• Ok... so here are some new information:

    I moved the TempDb to a separate ESATA drive on the server. My initial thought was that things seemed a little better but 5 hours later, if anything, the system is running slower than it was. Jobs that were running in 2 1/2 hours are now taking 2 3/4 hours.

    I have some more specific statistics to share.

    For SQLIO results, the Production server is running 881.66 IOPS with 6.88Mb/s on 8k and a 5 minute run. The Lab server runs 678.28 for 5.29Mb/s.

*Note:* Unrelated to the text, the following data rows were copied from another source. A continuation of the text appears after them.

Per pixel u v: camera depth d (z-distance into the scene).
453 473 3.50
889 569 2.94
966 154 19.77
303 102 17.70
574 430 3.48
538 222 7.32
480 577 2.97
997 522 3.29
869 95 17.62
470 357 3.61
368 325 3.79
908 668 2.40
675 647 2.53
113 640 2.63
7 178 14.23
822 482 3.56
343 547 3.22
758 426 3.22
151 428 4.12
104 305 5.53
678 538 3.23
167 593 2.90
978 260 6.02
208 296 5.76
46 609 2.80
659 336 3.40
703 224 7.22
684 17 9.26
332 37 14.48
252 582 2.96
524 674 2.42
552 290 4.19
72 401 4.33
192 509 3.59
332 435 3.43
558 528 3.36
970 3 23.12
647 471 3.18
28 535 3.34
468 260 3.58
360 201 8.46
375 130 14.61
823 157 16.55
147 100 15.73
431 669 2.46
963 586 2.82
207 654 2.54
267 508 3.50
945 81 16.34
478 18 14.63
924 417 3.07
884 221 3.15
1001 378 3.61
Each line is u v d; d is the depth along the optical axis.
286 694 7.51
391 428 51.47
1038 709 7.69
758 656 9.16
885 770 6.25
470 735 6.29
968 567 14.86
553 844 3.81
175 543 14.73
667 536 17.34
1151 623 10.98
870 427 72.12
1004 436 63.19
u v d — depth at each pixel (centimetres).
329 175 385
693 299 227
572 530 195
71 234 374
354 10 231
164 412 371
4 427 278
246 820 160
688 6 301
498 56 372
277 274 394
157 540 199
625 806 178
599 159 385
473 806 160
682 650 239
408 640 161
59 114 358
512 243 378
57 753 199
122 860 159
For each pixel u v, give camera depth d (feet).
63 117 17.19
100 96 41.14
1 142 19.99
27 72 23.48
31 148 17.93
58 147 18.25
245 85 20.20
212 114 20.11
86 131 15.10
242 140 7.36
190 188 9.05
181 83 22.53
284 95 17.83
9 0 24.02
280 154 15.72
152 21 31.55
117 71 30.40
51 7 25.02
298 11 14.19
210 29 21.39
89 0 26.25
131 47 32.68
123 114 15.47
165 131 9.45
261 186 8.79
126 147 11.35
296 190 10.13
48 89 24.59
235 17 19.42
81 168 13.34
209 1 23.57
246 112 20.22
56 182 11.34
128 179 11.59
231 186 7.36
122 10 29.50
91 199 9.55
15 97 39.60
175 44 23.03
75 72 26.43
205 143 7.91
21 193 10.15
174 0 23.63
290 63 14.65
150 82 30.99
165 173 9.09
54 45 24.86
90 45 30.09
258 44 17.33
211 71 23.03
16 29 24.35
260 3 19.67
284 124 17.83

    On Performance monitor, I'm seeing the following:

    Avg Disk Sec. Read Write Transfer

    Primary 0.017 0.028 0.202

    EventData 0.017 0.028 0.028

    Log 0.000 0.003 0.003

    TempDB 0.000 0.004 0.004

    I just observed an event that has given me some pause. Maybe this will change the nature of the conversation. What I've been focusing on is procedure that fires off and moves data from a raw storage table to a normalized data warehouse table. This requires taking data from remote clients and looking up key values and doing data conversion and other actions such as detecting new data and creating keys, etc. On the lab server I can run 4 instances of this job offset by 5 min each at together they will clear 180,000 records an hour. The production server, not so much... However, I happened to be watching the server at the top of the hour when an external agent fires off a sync command to the remote clients and they begin dumping their records to the raw storage table. In this sync process, eight remote clients at a time will dump their records in batches of 100 records each. What caught my attention is that during this phase, the Database IO rate shot up to over 100Mb/sec and the processor which had been pegged at 50% utilization was suddenly peaking at 100%. After the sync process completed, the IO went back down to 0.3 and the processor dropped back to 50%.

    Could there be some odd result because this process is fired from a Job? Of course, I'm just talking out loud now... working my way through the system a piece at a time.

    Oh, and addressing an earlier question about the structure. The production server was just deployed with fresh scripts from the latest working Lab deployment that we have so I'm confident that the procedure logic is identical to what is working extremely well on the Lab Server.